В Мюнхене силился видеть я эквиваленты, иль величины обратимые, — в фазах культуры; в баварском музее разглядывал памятники немецкой нации с времени римской империи, пристально вглядываясь в изображение готических памятников, интересовался и Ленуаром [Французский художник и собиратель статуй в эпоху Конвента, впервые указавший на значение готики для нашего времени и открытым им музеем, и описанием памятников в своей книге о них].
Владимиров все интересы свои ориентировал на шестнадцатом веке, переводящем образы воображенья в энергию мысли; и здесь упирался, к досаде своей, в кватроченто, треченто Италии: и — решено: мы там будем — весной!
Я готичней настроен: понять ренессанс как явление ставшее значит — увидеть его становление под оболочкою готики, даже схоластики; через Брунетто Латини, Петрарку, Джиотто, родившегося из мозаики, я протянулся к Сицилии, к мозаичистам, к языковым достижениям предренессанса, сварившего здесь из латыни народно звучащую итальянскую речь.
Даже в поисках эмбрионов возрождения я не увидел позднейших шагов ренессанса, ища гуманиста в душе трубадура, ища трубадура в обезземеленном рыцарьке, вынужденном к приключеньям, оправдывающим все погони за средствами: высшими целями.
Очень чуждаяся схоластики, готики — как таковых, я их брал как беременных будущим всем — в Абеляре, в Рожере Бэконе, в Амьенском и Реймском соборах, в строфе провансальской поэзии, а не в Фоме, не в Бернарде Клервоском; и за каркасами рыцаря (броней, забралом) увидел перерожденье второго сословия в третье: перерождение рыцаря в авантюриста; пред нами все фазы его: феодал, крестоносец, странствующий бедняк-трубадур, порождающий авантюриста, художника, освобождаемого гуманиста, который родит либерала; он сам — порожденье капиталистических еще не осознанных сил; все то — стадии облиняния рыцарства.

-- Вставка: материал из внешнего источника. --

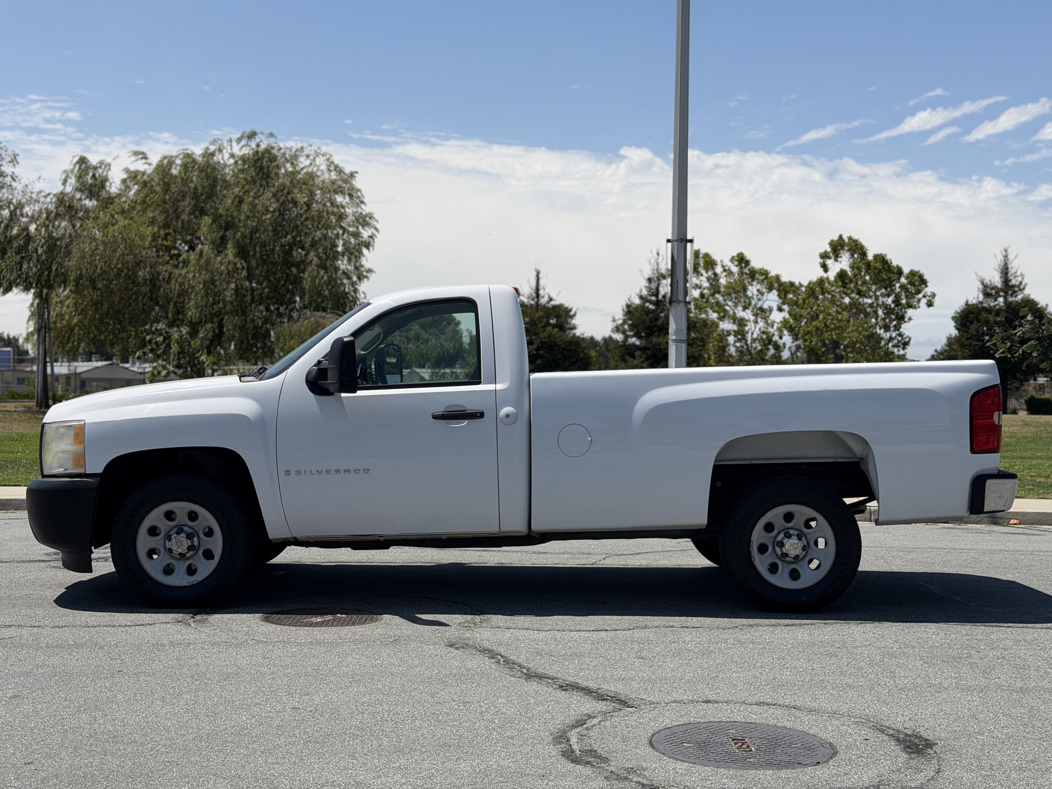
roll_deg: -0.1
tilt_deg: -0.5
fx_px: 1459
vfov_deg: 30.3
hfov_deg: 39.7
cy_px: 394
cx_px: 526
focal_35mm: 48
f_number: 1.78
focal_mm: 6.76
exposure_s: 1/8772
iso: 80
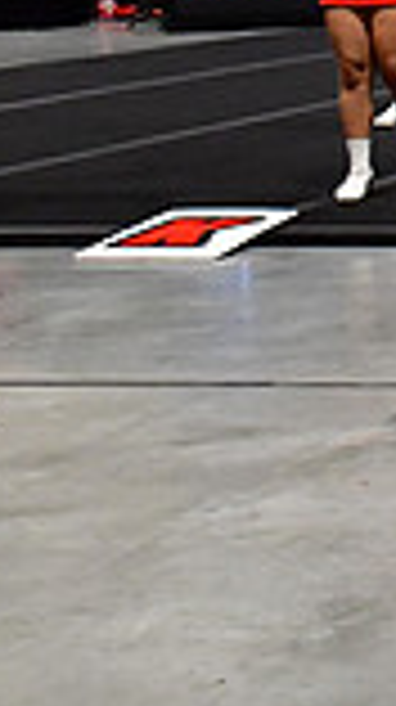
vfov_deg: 15.7
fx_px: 2471
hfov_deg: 7.9
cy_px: -137
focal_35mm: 132
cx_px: 1170
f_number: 4
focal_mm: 23
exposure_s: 1/400
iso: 3200
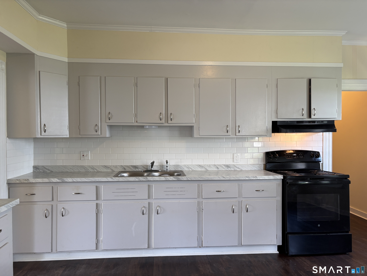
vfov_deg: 53.1
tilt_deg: -0.5
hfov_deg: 67.3
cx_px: 184
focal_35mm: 26
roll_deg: +0.0
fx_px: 276
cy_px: 138
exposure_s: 1/60
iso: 80
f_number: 1.6
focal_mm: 5.96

Готику, даже схоластику, вижу то — в свете прошедшего, то — в свете будущего; не могу разделять я учения о двойной истине, силясь его понимать как симптом, совершенно реально и без метафизики; «верю, чтоб знать», или «знаю, чтоб верить», — о лозунгах споры велись: спор Ансельма, Вильгельма из Шампо с номиналистами и с Абеляром — симптомы борьбы в организме, дающем зародышу соки в ущерб своим силам и вместе отстаивающем свое бытие; средневековое «верю» мне — догмат из знания мощи рождаемого человека, пока еще только зародыша: он, нерожденный, увиделся в небе младенцем «божественным»; средневековое же «знаю» есть догмат лишь веры в неведомого Аристотеля (будет изведан в тринадцатом веке).
Мысль грека — цветущая девушка; она живет для себя: автономна; а гетерономность, убожество мысли схоластика, — напоминает мне эту же девушку, но подурневшую, связанную: забеременела; и — живет не собой, а процессом питанья зародыша; вера в него — ее «мистика».
Словом: схоластика как размышленья о мыслях Порфирия, перекалечившего Аристотеля, — мне неприемлема: она волнует, как предвозрожденье; в таком освещеньи она не прочитана; в Мюнхене я углубляюсь впервые в проблему прочета, еще предстоящую мне; [В 1915 году я возвращался к этой проблеме, изучая Джордано Бруно и Раймонда Луллия; в 1916 году я опять к ней вернулся в черновых эскизах неоконченной книги «История становления самосознания»; и, наконец, над этою же проблемою работал в 1931 году] полагаю, что кинетическая энергия средних веков есть неправильное применение греческой логики; потенциальная же их энергия — акты питания старыми соками «новой» души, отражающей формирование нового класса; отсюда и «мистика», пересыхающая в теологию, но и могущая переродить свое «верю» в «хочу»; ибо «мистика» этого времени бьет одинаково в спину и феноменалистов, и так называемых реалистов; кинетическая энергия возрожденья — раскрытие «веры» как только свободы сознания: «я сознаю — стало быть: я живу» — это будущий лозунг Декарта; потенциальная же энергия, данная нам возрожденьем, есть выпирание нового класса; его пионеры — суть гении авантюризма, ударившиеся в скопленья богатств, в применение к технике принципов знания.